Portugal é um dos protagonistas da crise global. Apesar de alheio ao subprime americano que precipitou o estoiro original, a fragilidade da sua "década perdida" acabou por colocá-lo no centro do segundo episódio, o dominó das dívidas soberanas. Agora, enfrentando a difícil terapêutica de ajustamento, as mesmas três lições são muito úteis a cada um dos três grupos nacionais: público, governantes e analistas.
A euforia que alimentou a nossa bolha foi mais longa e subtil que a americana. O País viveu acima das suas posses durante quinze anos, desde que a candidatura ao euro lhe deu acesso a crédito fácil. Agora, a mesma tolice da facilidade manifesta-se na frase mais repetida: "Portugal tem de cortar despesa, mas aqui é injusto." Ora é precisamente aí, e em todo o lado, que se deve cortar até doer. Só assim voltaremos a ser um país equilibrado.
Os novos governantes vêm embuídos de espírito reformador e apostados em cumprir o forte programa de austeridade. Mas só terão êxito se conseguirem evitar cair nos dois extremos fatais: ser capturado pela máquina ou triturado por ela. Um ministro só consegue resultados através do seu ministério. A fraqueza dos antecessores acabou dominada pelos interesses instalados, criando a espiral de dívida. Agora é preciso retomar o propósito do bem comum, mas sem hostilizar os mecanismos públicos que o servem. É preciso emagrecer o Estado, não só para perder peso mas para ser mais eficaz.

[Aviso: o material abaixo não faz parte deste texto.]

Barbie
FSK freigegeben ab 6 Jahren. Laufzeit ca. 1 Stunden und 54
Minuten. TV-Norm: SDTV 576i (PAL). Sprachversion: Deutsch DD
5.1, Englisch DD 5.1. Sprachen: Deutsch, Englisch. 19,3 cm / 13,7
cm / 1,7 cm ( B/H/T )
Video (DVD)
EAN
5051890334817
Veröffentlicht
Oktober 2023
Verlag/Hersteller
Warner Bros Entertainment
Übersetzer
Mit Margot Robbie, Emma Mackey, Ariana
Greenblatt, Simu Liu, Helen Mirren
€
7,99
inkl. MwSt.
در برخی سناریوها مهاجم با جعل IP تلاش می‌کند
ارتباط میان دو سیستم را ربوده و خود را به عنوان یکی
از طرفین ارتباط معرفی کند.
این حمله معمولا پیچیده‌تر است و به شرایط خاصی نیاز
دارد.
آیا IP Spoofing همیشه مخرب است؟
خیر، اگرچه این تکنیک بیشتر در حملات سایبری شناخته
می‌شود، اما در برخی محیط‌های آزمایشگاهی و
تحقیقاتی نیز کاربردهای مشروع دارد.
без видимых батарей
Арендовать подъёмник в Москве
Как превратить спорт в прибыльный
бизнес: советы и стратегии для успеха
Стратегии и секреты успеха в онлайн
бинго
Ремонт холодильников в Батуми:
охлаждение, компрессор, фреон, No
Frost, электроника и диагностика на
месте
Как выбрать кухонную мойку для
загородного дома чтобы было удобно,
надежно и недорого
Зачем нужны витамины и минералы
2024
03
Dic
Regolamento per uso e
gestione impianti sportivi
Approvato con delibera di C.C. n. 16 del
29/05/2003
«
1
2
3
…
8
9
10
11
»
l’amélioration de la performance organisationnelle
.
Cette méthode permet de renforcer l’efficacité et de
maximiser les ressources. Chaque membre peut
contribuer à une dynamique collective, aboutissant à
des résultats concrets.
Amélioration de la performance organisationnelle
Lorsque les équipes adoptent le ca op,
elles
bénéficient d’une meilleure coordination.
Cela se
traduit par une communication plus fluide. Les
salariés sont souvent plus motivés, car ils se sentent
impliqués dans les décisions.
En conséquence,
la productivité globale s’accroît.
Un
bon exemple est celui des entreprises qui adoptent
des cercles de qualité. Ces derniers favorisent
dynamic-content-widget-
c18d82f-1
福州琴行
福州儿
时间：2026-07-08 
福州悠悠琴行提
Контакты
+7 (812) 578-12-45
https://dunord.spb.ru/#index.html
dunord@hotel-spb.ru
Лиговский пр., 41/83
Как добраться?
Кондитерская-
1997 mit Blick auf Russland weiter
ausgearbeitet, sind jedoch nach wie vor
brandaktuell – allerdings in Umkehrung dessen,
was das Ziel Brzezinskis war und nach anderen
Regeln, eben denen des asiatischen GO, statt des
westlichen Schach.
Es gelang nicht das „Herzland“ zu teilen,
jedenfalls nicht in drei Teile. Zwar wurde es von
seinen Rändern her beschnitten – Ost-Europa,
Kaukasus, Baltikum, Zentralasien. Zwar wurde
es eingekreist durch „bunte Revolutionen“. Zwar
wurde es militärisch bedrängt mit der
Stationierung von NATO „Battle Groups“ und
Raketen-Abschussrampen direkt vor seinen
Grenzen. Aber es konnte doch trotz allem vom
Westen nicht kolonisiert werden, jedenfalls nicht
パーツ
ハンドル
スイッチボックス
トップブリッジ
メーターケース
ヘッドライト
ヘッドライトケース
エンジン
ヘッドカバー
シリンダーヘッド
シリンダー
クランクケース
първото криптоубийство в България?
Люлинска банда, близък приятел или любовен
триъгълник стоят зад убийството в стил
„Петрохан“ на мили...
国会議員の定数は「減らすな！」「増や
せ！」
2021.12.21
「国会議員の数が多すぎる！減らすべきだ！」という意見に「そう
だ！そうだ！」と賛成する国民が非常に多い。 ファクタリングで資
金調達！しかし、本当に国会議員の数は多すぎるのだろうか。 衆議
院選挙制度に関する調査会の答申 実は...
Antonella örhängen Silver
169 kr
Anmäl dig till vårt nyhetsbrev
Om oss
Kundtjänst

Finalmente, todos temos de aprender a lição da solidariedade. Aqui, o pior veneno são as pomposas análises que repetem vir aí forte conflitualidade nacional. Tais afirmações, além de irresponsáveis, são simplistas. Explosões sociais acontecem, não quando se perde muito mas quando não há mais nada a perder. A maioria dos portugueses, apesar do que sofre, sabe que não deve arriscar o resto em aventuras tolas.
Nos últimos três anos, o mundo reaprendeu três coisas: que quem faz tolices perde, que já sabemos tratar as crises e que no mundo globalizado estamos todos no mesmo barco. Portugal tem agora de mostrar ao mundo o valor dessas lições, vencendo o desafio da austeridade para lançar o próximo ciclo de progresso.